Autonomous Production
The second mechanism is the uncontrolled release of gastrin, independent of the stomach’s acid level, which results in very high concentrations. The main example is a gastrinoma, a neuroendocrine tumor that secretes massive amounts of the hormone. When this tumor is present, the condition is known as Zollinger-Ellison Syndrome (ZES), characterized by severe acid hypersecretion and aggressive peptic ulcers. Gastrinomas are usually located in the duodenum or pancreas and secrete gastrin continuously, overwhelming regulatory mechanisms. The high gastrin levels in ZES persist even when stomach acid levels are profoundly high, which helps distinguish ZES from other causes.
Identifying the Underlying Condition
Diagnosis begins with a blood test to measure the fasting serum gastrin level, confirming hypergastrinemia. Since PPIs commonly cause elevation, patients are often instructed to temporarily stop taking them before the test for accuracy. A gastrin level significantly above the upper limit of normal, particularly over 1,000 picograms per milliliter, strongly suggests a gastrinoma. To differentiate Zollinger-Ellison Syndrome (ZES) from other causes, doctors perform specialized provocative tests. The Secretin Stimulation Test is the preferred method, measuring the change in gastrin levels after a secretin injection. In patients with gastrinomas, secretin causes a dramatic, paradoxical increase in gastrin levels, while the response is minimal or absent in other forms of hypergastrinemia. Once ZES is suspected, imaging techniques are used to locate the tumor, which can be small and difficult to find. Endoscopic ultrasound combines an endoscope with an ultrasound probe to provide detailed images of the pancreas and duodenum, the most common sites for gastrinomas. Other modalities, such as CT scans, MRI, or somatostatin receptor scintigraphy, are used to visualize the tumor and check for metastasis.
Treatment Approaches
Management of hypergastrinemia focuses on treating the specific underlying cause.

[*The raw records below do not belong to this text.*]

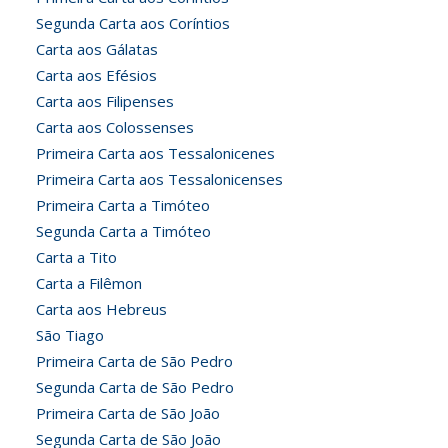
Segunda Carta aos Coríntios
Carta aos Gálatas
Carta aos Efésios
Carta aos Filipenses
Carta aos Colossenses
Primeira Carta aos Tessalonicenes
Primeira Carta aos Tessalonicenses
Primeira Carta a Timóteo
Segunda Carta a Timóteo
Carta a Tito
Carta a Filêmon
Carta aos Hebreus
São Tiago
Primeira Carta de São Pedro
Segunda Carta de São Pedro
Primeira Carta de São João
Segunda Carta de São João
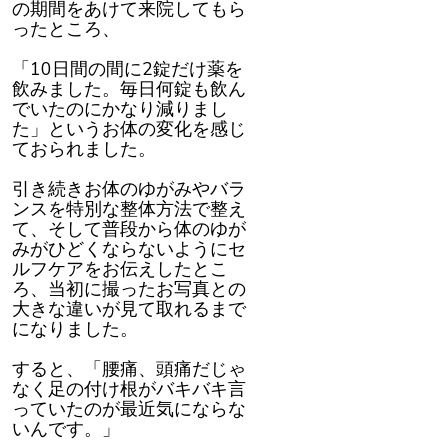
の期間をあけて来院してもら
ったところ、
「10日間の間に2錠だけ薬を
飲みました。毎日何錠も飲ん
でいたのにかなり減りまし
た」というお体の変化を感じ
ておられました。
引き続きお体のゆがみやバラ
ンスを特別な整体方法で整え
て、そして普段から体のゆが
みがひどくならないようにセ
ルフケアをお伝えしたとこ
ろ、当初に撮ったお写真との
大きな違いが見て取れるまで
になりました。
すると、「腰痛、頭痛だじゃ
なく足の付け根がバキバキ言
っていたのが最近気にならな
いんです。」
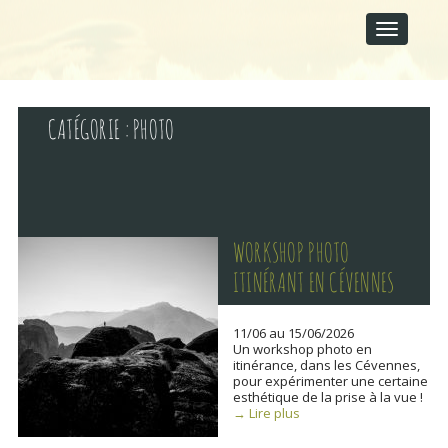
M
S
A
k
I
i
p
N
t
M
o
E
c
CATÉGORIE :
PHOTO
N
o
U
n
t
e
n
t
WORKSHOP PHOTO
ITINÉRANT EN CÉVENNES
11/06 au 15/06/2026
Un workshop photo en
itinérance, dans les Cévennes,
pour expérimenter une certaine
esthétique de la prise à la vue !
→ Lire plus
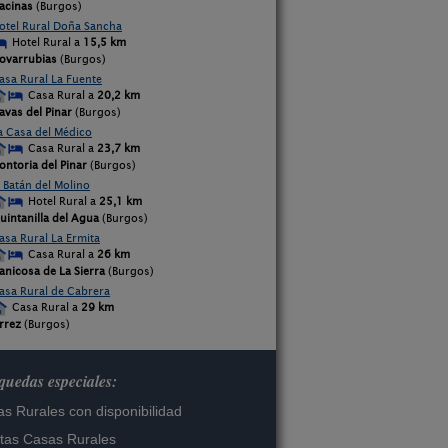
acinas
(Burgos)
otel Rural Doña Sancha
Hotel Rural a
15,5 km
ovarrubias
(Burgos)
asa Rural La Fuente
Casa Rural a
20,2 km
avas del Pinar
(Burgos)
a Casa del Médico
Casa Rural a
23,7 km
ontoria del Pinar
(Burgos)
l Batán del Molino
Hotel Rural a
25,1 km
uintanilla del Agua
(Burgos)
asa Rural La Ermita
Casa Rural a
26 km
anicosa de La Sierra
(Burgos)
asa Rural de Cabrera
Casa Rural a
29 km
rrez
(Burgos)
uedas especiales:
s Rurales con disponibilidad
tas Casas Rurales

PPI and Infection-Related Causes
For PPI-induced hypergastrinemia, the primary approach is to reduce the dosage or discontinue the medication. If the PPI cannot be stopped, doctors may switch the patient to an alternative acid-suppressing medication, such as an H2 receptor blocker. Gradual tapering of the PPI is often recommended to prevent a rebound increase in acid production. For cases related to H. pylori-induced chronic gastritis, a course of antibiotics is administered to eradicate the bacteria. Successful eradication leads to decreased inflammation and normalization of gastrin levels. Kidney-related hypergastrinemia is managed by optimizing treatment for the underlying renal disease.

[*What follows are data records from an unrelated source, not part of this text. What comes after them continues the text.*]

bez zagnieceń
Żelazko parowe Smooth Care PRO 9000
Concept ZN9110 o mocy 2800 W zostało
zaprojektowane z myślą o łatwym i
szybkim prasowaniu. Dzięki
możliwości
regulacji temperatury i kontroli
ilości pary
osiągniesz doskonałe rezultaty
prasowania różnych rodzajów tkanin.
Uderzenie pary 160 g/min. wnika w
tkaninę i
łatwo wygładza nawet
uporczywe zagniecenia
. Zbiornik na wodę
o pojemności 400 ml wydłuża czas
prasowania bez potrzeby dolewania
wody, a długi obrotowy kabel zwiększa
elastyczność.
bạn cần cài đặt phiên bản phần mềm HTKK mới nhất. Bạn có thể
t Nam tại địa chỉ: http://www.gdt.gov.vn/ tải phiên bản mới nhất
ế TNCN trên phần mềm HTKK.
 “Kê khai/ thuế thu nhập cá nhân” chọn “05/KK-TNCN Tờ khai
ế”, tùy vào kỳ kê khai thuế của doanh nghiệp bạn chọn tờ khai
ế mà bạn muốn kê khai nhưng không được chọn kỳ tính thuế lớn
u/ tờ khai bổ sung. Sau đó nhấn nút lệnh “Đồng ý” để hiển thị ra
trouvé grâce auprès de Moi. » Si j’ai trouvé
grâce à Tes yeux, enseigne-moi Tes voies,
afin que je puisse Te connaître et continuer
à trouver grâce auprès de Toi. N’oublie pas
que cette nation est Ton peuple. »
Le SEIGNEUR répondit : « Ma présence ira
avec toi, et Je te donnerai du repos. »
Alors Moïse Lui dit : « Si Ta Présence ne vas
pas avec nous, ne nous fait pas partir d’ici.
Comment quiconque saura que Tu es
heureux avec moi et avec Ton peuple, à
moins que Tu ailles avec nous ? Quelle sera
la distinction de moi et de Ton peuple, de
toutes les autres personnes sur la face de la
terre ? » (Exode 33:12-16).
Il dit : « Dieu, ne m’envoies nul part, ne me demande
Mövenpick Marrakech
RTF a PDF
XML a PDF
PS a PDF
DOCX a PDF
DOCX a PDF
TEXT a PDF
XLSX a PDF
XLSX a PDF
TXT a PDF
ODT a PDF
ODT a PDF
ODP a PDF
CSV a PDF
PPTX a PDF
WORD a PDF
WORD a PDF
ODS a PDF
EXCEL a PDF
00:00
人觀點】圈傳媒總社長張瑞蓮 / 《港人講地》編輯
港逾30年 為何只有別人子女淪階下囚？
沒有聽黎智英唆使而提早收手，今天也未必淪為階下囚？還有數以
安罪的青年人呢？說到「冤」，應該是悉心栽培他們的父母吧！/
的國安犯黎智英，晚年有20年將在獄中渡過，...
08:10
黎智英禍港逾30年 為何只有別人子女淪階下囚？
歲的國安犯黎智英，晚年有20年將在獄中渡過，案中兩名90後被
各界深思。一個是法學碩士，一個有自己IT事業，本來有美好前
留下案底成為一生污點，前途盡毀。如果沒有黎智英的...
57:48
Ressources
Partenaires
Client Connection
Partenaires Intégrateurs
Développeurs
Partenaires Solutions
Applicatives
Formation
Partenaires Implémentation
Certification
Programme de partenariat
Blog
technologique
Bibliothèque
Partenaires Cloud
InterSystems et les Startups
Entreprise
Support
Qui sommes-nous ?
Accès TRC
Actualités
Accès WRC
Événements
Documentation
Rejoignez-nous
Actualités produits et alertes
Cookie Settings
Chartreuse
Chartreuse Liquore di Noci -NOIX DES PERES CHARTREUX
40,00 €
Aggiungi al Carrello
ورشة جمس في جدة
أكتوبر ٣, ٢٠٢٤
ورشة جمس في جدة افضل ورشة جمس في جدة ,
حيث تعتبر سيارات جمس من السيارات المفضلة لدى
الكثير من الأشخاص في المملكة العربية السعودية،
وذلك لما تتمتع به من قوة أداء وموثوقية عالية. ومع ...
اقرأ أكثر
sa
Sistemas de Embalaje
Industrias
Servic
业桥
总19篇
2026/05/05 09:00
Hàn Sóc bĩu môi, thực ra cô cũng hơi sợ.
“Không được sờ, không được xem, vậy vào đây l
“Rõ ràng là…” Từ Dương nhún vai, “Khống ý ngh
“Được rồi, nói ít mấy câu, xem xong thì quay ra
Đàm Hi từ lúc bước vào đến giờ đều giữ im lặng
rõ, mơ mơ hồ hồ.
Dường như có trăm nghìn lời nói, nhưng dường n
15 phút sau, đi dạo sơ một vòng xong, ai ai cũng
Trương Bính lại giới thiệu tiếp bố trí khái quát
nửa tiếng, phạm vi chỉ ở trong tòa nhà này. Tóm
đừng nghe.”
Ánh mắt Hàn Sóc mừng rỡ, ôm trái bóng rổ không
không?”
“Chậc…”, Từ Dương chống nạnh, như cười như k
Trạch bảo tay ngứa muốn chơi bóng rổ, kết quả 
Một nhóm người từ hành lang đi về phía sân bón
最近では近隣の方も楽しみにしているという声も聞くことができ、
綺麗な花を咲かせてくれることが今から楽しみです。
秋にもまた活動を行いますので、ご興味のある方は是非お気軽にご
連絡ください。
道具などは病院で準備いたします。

Zollinger-Ellison Syndrome (ZES) Treatment
Treatment for ZES involves two goals: controlling excessive acid and managing the tumor. High doses of PPIs are the standard medical therapy to suppress acid secretion and prevent peptic ulcers, with the dosage often being higher than that used for typical GERD. If the gastrinoma is localized and has not spread, surgical removal offers the potential for a cure. For tumors that are unresectable or have metastasized, somatostatin analogs like octreotide may be used to inhibit gastrin release and slow tumor growth.